START MATERIAL FOR THIS TASK

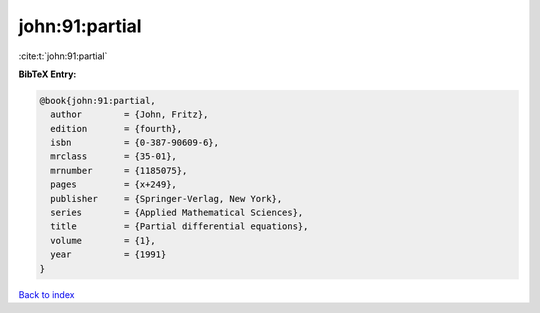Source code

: john:91:partial
===============

:cite:t:`john:91:partial`

**BibTeX Entry:**

.. code-block:: bibtex

   @book{john:91:partial,
     author        = {John, Fritz},
     edition       = {fourth},
     isbn          = {0-387-90609-6},
     mrclass       = {35-01},
     mrnumber      = {1185075},
     pages         = {x+249},
     publisher     = {Springer-Verlag, New York},
     series        = {Applied Mathematical Sciences},
     title         = {Partial differential equations},
     volume        = {1},
     year          = {1991}
   }

`Back to index <../By-Cite-Keys.html>`_

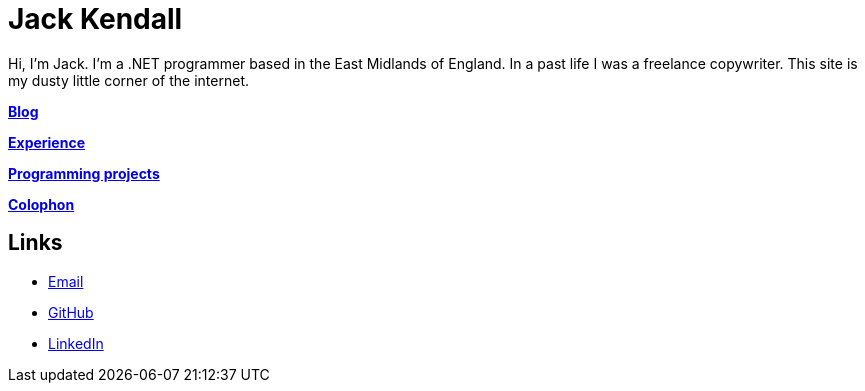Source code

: = Jack Kendall

Hi, I'm Jack. I'm a .NET programmer based in the East Midlands of England. In a past life I was a freelance copywriter. This site is my dusty little corner of the internet.

link:articles.html[**Blog**]

link:cv.html[**Experience**]

link:programming-projects.html[**Programming projects**]

link:colophon.html[**Colophon**]

== Links

* mailto:jkendall3096@gmail.com:[Email]

* https://github.com/jkendall327:[GitHub]

* https://www.linkedin.com/in/jack-kendall-6b107811b/:[LinkedIn]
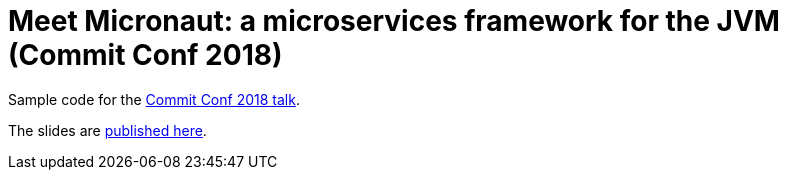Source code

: # Meet Micronaut: a microservices framework for the JVM (Commit Conf 2018)

Sample code for the https://www.koliseo.com/events/commit-2018/r4p/5630471824211968/agenda#/5734118109216768/4868264110850048[Commit Conf 2018 talk].

The slides are https://www.slideshare.net/alvarosanchezmariscal/conoce-micronaut-un-framework-para-microservicios-jvm-commit-conf-2018[published here].
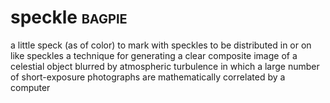 * speckle :bagpie:
a little speck (as of color)
to mark with speckles
to be distributed in or on like speckles
a technique for generating a clear composite image of a celestial object blurred by atmospheric turbulence in which a large number of short-exposure photographs are mathematically correlated by a computer

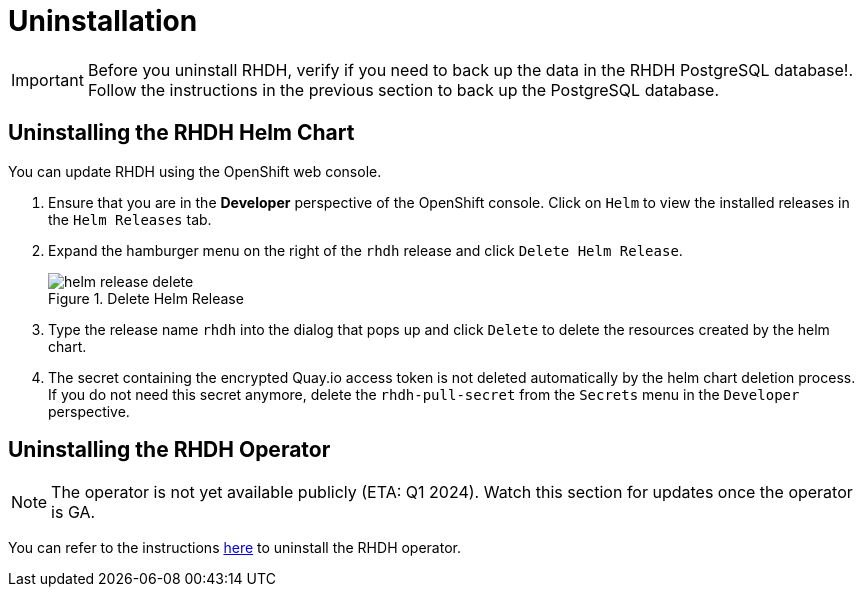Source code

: = Uninstallation

IMPORTANT: Before you uninstall RHDH, verify if you need to back up the data in the RHDH PostgreSQL database!. Follow the instructions in the previous section to back up the PostgreSQL database.

== Uninstalling the RHDH Helm Chart

You can update RHDH using the OpenShift web console.

. Ensure that you are in the *Developer* perspective of the OpenShift console. Click on `Helm` to view the installed releases in the `Helm Releases` tab.

. Expand the hamburger menu on the right of the `rhdh` release and click `Delete Helm Release`.
+
image::helm-release-delete.png[title=Delete Helm Release]

. Type the release name `rhdh` into the dialog that pops up and click `Delete` to delete the resources created by the helm chart.

. The secret containing the encrypted Quay.io access token is not deleted automatically by the helm chart deletion process. If you do not need this secret anymore, delete the `rhdh-pull-secret` from the `Secrets` menu in the `Developer` perspective.

== Uninstalling the RHDH Operator

NOTE: The operator is not yet available publicly (ETA: Q1 2024). Watch this section for updates once the operator is GA.

You can refer to the instructions https://docs.openshift.com/container-platform/4.13/operators/admin/olm-deleting-operators-from-cluster.html[here^] to uninstall the RHDH operator.
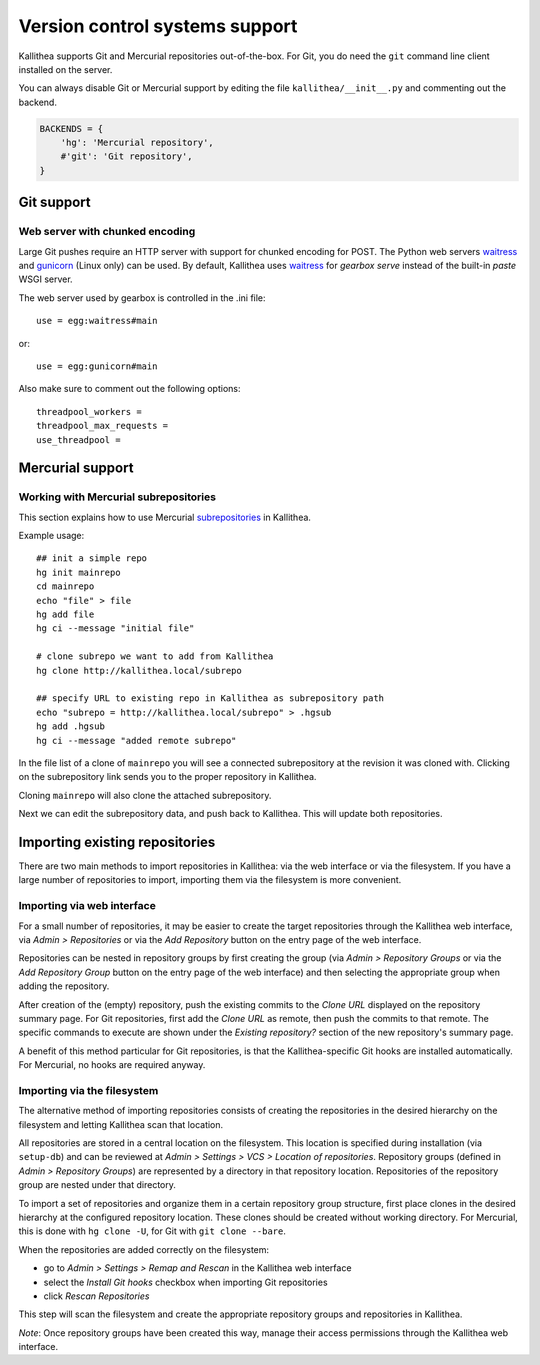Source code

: .. _vcs_support:

===============================
Version control systems support
===============================

Kallithea supports Git and Mercurial repositories out-of-the-box.
For Git, you do need the ``git`` command line client installed on the server.

You can always disable Git or Mercurial support by editing the
file ``kallithea/__init__.py`` and commenting out the backend.

.. code-block:: python

   BACKENDS = {
       'hg': 'Mercurial repository',
       #'git': 'Git repository',
   }


Git support
-----------


Web server with chunked encoding
^^^^^^^^^^^^^^^^^^^^^^^^^^^^^^^^

Large Git pushes require an HTTP server with support for
chunked encoding for POST. The Python web servers waitress_ and
gunicorn_ (Linux only) can be used. By default, Kallithea uses
waitress_ for `gearbox serve` instead of the built-in `paste` WSGI
server.

The web server used by gearbox is controlled in the .ini file::

    use = egg:waitress#main

or::

    use = egg:gunicorn#main

Also make sure to comment out the following options::

    threadpool_workers =
    threadpool_max_requests =
    use_threadpool =


Mercurial support
-----------------


Working with Mercurial subrepositories
^^^^^^^^^^^^^^^^^^^^^^^^^^^^^^^^^^^^^^

This section explains how to use Mercurial subrepositories_ in Kallithea.

Example usage::

    ## init a simple repo
    hg init mainrepo
    cd mainrepo
    echo "file" > file
    hg add file
    hg ci --message "initial file"

    # clone subrepo we want to add from Kallithea
    hg clone http://kallithea.local/subrepo

    ## specify URL to existing repo in Kallithea as subrepository path
    echo "subrepo = http://kallithea.local/subrepo" > .hgsub
    hg add .hgsub
    hg ci --message "added remote subrepo"

In the file list of a clone of ``mainrepo`` you will see a connected
subrepository at the revision it was cloned with. Clicking on the
subrepository link sends you to the proper repository in Kallithea.

Cloning ``mainrepo`` will also clone the attached subrepository.

Next we can edit the subrepository data, and push back to Kallithea. This will
update both repositories.

.. _importing:


Importing existing repositories
-------------------------------

There are two main methods to import repositories in Kallithea: via the web
interface or via the filesystem. If you have a large number of repositories to
import, importing them via the filesystem is more convenient.

Importing via web interface
^^^^^^^^^^^^^^^^^^^^^^^^^^^

For a small number of repositories, it may be easier to create the target
repositories through the Kallithea web interface, via *Admin > Repositories* or
via the *Add Repository* button on the entry page of the web interface.

Repositories can be nested in repository groups by first creating the group (via
*Admin > Repository Groups* or via the *Add Repository Group* button on the
entry page of the web interface) and then selecting the appropriate group when
adding the repository.

After creation of the (empty) repository, push the existing commits to the
*Clone URL* displayed on the repository summary page. For Git repositories,
first add the *Clone URL* as remote, then push the commits to that remote.  The
specific commands to execute are shown under the *Existing repository?* section
of the new repository's summary page.

A benefit of this method particular for Git repositories, is that the
Kallithea-specific Git hooks are installed automatically.  For Mercurial, no
hooks are required anyway.

Importing via the filesystem
^^^^^^^^^^^^^^^^^^^^^^^^^^^^

The alternative method of importing repositories consists of creating the
repositories in the desired hierarchy on the filesystem and letting Kallithea
scan that location.

All repositories are stored in a central location on the filesystem. This
location is specified during installation (via ``setup-db``) and can be reviewed
at *Admin > Settings > VCS > Location of repositories*. Repository groups
(defined in *Admin > Repository Groups*) are represented by a directory in that
repository location. Repositories of the repository group are nested under that
directory.

To import a set of repositories and organize them in a certain repository group
structure, first place clones in the desired hierarchy at the configured
repository location.
These clones should be created without working directory. For Mercurial, this is
done with ``hg clone -U``, for Git with ``git clone --bare``.

When the repositories are added correctly on the filesystem:

* go to *Admin > Settings > Remap and Rescan* in the Kallithea web interface
* select the *Install Git hooks* checkbox when importing Git repositories
* click *Rescan Repositories*

This step will scan the filesystem and create the appropriate repository groups
and repositories in Kallithea.

*Note*: Once repository groups have been created this way, manage their access
permissions through the Kallithea web interface.


.. _waitress: http://pypi.python.org/pypi/waitress
.. _gunicorn: http://pypi.python.org/pypi/gunicorn
.. _subrepositories: http://mercurial.aragost.com/kick-start/en/subrepositories/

END MATERIAL FOR THIS TASK

TO DO ▸
From the material given, work out how many lines hold the string "https"; state that number and nothing further.

EXPECTED ANSWER ▸
5